Abstract:
Since phospholipids have an important effect on the size, surface potential and hardness of liposomes that decide their in vivo fate after inhalation, this research has systematically evaluated the effect of phospholipids on pulmonary drug delivery by liposomes. In this study, liposomes composed of neutral saturated/unsaturated phospholipids, anionic and cationic phospholipids were constructed to investigate how surface potential and the degree of saturation of fatty acid chains determined their mucus and epithelium permeability both in vitro and in vivo. Our results clearly indicated that liposomes composed of saturated neutral and anionic phospholipids possessed high stability and permeability, compared to that of liposomes composed of unsaturated phospholipids and cationic phospholipids. Furthermore, both in vivo imaging of fluorescence-labeled liposomes and biodistribution of salvianolic acid B (SAB) that encapsulated in liposomes were performed to estimate the effect of phospholipids on the lung exposure and retention of inhaled liposomes. Finally, inhaled SAB-loaded liposomes exhibited enhanced therapeutic effects in a bleomycin-induced idiopathic pulmonary fibrosis mice model via inhibition of inflammation and regulation on coagulation-fibrinolytic system. Such findings will be beneficial to the development of inhalable lipid-based nanodrug delivery systems for the treatment of respiratory diseases where inhalation is the preferred route of administration.
摘要:
由于磷脂对大小有重要影响,脂质体的表面电势和硬度决定了它们吸入后的体内命运,本研究系统评价了磷脂对脂质体肺部给药的影响。
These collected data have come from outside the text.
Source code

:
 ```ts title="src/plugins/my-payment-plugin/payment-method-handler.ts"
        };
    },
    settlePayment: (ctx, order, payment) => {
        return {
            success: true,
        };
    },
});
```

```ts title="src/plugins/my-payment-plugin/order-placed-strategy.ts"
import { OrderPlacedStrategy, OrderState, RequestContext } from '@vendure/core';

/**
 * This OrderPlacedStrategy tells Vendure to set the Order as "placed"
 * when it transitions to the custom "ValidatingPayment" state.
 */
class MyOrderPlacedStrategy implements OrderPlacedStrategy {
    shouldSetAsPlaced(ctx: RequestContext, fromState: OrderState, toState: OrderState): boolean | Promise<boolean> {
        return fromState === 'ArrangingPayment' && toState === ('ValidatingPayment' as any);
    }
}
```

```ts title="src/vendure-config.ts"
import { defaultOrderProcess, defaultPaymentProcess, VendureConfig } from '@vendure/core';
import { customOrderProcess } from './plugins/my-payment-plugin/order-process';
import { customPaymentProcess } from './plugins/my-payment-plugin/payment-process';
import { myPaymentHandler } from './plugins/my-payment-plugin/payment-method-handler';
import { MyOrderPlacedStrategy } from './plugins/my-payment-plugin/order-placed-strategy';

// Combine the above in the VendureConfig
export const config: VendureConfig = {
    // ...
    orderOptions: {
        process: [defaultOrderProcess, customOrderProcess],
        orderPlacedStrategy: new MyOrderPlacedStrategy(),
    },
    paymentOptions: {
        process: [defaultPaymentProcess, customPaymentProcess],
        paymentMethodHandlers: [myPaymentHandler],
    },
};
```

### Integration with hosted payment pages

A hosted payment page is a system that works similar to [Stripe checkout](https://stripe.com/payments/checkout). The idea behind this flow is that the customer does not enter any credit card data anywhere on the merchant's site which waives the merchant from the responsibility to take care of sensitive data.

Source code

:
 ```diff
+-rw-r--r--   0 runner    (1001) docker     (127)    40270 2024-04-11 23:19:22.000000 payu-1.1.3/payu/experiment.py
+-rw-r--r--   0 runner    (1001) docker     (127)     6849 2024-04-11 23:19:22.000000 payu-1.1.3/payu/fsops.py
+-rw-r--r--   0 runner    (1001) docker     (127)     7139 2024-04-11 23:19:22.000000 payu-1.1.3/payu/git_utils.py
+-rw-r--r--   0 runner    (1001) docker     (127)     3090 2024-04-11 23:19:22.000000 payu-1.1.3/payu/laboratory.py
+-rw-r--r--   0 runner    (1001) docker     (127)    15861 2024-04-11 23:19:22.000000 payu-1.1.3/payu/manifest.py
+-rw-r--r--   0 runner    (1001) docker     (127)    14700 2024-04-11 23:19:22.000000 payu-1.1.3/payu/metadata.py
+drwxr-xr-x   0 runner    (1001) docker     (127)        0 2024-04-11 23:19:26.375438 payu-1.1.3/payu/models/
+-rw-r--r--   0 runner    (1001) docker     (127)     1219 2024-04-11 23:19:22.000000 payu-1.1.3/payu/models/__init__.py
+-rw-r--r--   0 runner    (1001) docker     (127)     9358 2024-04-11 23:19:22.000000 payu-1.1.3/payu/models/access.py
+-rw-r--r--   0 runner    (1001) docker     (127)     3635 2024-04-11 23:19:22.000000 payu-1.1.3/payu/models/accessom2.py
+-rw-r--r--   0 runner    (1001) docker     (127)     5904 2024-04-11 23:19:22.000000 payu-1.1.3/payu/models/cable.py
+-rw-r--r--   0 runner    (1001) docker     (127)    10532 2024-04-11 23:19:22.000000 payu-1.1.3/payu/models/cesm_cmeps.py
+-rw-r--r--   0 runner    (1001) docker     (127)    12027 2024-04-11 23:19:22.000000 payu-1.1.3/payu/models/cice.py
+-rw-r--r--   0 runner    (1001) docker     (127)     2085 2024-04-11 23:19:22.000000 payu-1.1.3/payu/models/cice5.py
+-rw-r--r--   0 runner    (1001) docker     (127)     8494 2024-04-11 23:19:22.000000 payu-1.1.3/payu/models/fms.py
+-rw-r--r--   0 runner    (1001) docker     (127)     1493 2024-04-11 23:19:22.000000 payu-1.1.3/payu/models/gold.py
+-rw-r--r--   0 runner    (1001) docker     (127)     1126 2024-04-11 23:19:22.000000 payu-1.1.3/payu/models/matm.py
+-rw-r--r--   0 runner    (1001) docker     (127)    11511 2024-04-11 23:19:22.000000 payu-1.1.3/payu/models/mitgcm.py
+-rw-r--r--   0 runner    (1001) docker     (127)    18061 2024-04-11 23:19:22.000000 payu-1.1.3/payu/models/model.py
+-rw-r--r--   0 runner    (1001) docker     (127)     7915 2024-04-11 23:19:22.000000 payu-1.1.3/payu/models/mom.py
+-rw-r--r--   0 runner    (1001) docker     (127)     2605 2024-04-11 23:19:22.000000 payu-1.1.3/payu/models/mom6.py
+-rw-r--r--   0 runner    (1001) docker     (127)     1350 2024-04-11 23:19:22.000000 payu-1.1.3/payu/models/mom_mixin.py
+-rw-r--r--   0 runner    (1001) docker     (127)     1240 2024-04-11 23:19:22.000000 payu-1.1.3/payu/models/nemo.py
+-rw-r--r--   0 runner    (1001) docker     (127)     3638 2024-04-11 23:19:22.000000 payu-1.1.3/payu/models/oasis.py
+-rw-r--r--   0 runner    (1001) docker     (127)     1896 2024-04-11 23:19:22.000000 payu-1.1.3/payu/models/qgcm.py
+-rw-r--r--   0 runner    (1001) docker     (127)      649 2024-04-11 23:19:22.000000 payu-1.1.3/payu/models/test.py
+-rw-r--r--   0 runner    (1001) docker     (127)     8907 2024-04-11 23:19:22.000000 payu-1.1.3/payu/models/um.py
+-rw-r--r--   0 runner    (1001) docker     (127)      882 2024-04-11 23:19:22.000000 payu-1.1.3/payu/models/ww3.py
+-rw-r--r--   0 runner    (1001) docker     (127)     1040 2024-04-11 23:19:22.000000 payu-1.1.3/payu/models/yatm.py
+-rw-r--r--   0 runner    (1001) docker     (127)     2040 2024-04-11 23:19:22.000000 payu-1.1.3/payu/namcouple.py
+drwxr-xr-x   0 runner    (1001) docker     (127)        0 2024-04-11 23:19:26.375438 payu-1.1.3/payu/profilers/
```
在这项研究中,由中性饱和/不饱和磷脂组成的脂质体,构建了阴离子和阳离子磷脂,以研究表面电势和脂肪酸链的饱和度如何在体外和体内决定其粘液和上皮渗透性。我们的研究结果清楚地表明,由饱和中性和阴离子磷脂组成的脂质体具有很高的稳定性和渗透性,与由不饱和磷脂和阳离子磷脂组成的脂质体相比。此外,进行了荧光标记脂质体的体内成像和脂质体中包封的丹酚酸B(SAB)的生物分布,以评估磷脂对吸入脂质体的肺暴露和滞留的影响.最后,吸入SAB脂质体通过抑制炎症和调节凝血-纤溶系统,在博来霉素诱导的特发性肺纤维化小鼠模型中显示出增强的治疗效果.这些发现将有益于开发用于治疗呼吸道疾病的可吸入的基于脂质的纳米药物递送系统,其中吸入是优选的施用途径。